I laughed not because this is the usual situation-comedy froth but because Cunningham’s main character, Mace Evans, chooses to see the humor in the “anti-social” life she’s created for herself—and perhaps enjoys more than she’s willing to admit.
I also laughed because I adore Oscar Wilde’s pithy contrarian aphorisms, which Cunningham sprinkles throughout her story like flowers cleverly positioned in an unusually wild garden.
Mace early on admits she regrets going along with my favorite Wildeism: “The only way to get rid of a temptation is to yield to it.” Her doing so—her affair with a man whose talent in bed she can’t help but admire—ends her marriage to Ben, a man she considers a “perfect husband.”
Will the fallen Mace find another man to replace Ben, or will she continue her “anti-social” life, so described by her condescending sister, to the end of her days?
Or is it so wrong to prefer such a life, in which Oscar’s witty—some might say “cynical”—remarks apply every step of the way?
Late in the story, observing another character who’s on a strict diet confronting a table laden with food as delectable as Cunningham’s novel, Mace can’t help but quote Oscar again: “I can resist everything except temptation.”
Yes, and I can resist everything except the temptation to read Cunningham’s next novel.
(reviewed long after purchase)
on June 16, 2012 :
Being Anti-Social, set in present-day Melbourne, Australia, is award-winning author Leigh K. Cunningham’s second novel for adult readers. Because I thoroughly enjoyed her first, Rain, I looked forward to reading Being Anti-Social as soon as she published it. I wasn’t disappointed.

→ EXTRACTED DATA
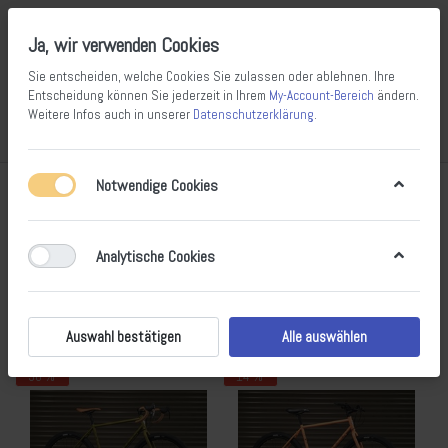
Ja, wir verwenden Cookies
Sie entscheiden, welche Cookies Sie zulassen oder ablehnen. Ihre
Entscheidung können Sie jederzeit in Ihrem
My-Account-Bereich
ändern.
Weitere Infos auch in unserer
Datenschutzerklärung
.
Vergleichen
Wunschliste
Warenkorb
Menü
Anmelden
Notwendige Cookies
Produkte markiert mit
Weekender
1-3
von
3
Analytische Cookies
Filtern
Sortieren
Auswahl bestätigen
Alle auswählen
- 30 %
- 14 %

→ WHAT NEEDS TO BE DONE
Return the passage of the review above verbatim, starting at "Mace early on" and ending at "Cunningham’s next novel.".

→ SOLUTION
Mace early on admits she regrets going along with my favorite Wildeism: “The only way to get rid of a temptation is to yield to it.” Her doing so—her affair with a man whose talent in bed she can’t help but admire—ends her marriage to Ben, a man she considers a “perfect husband.”
Will the fallen Mace find another man to replace Ben, or will she continue her “anti-social” life, so described by her condescending sister, to the end of her days?
Or is it so wrong to prefer such a life, in which Oscar’s witty—some might say “cynical”—remarks apply every step of the way?
Late in the story, observing another character who’s on a strict diet confronting a table laden with food as delectable as Cunningham’s novel, Mace can’t help but quote Oscar again: “I can resist everything except temptation.”
Yes, and I can resist everything except the temptation to read Cunningham’s next novel.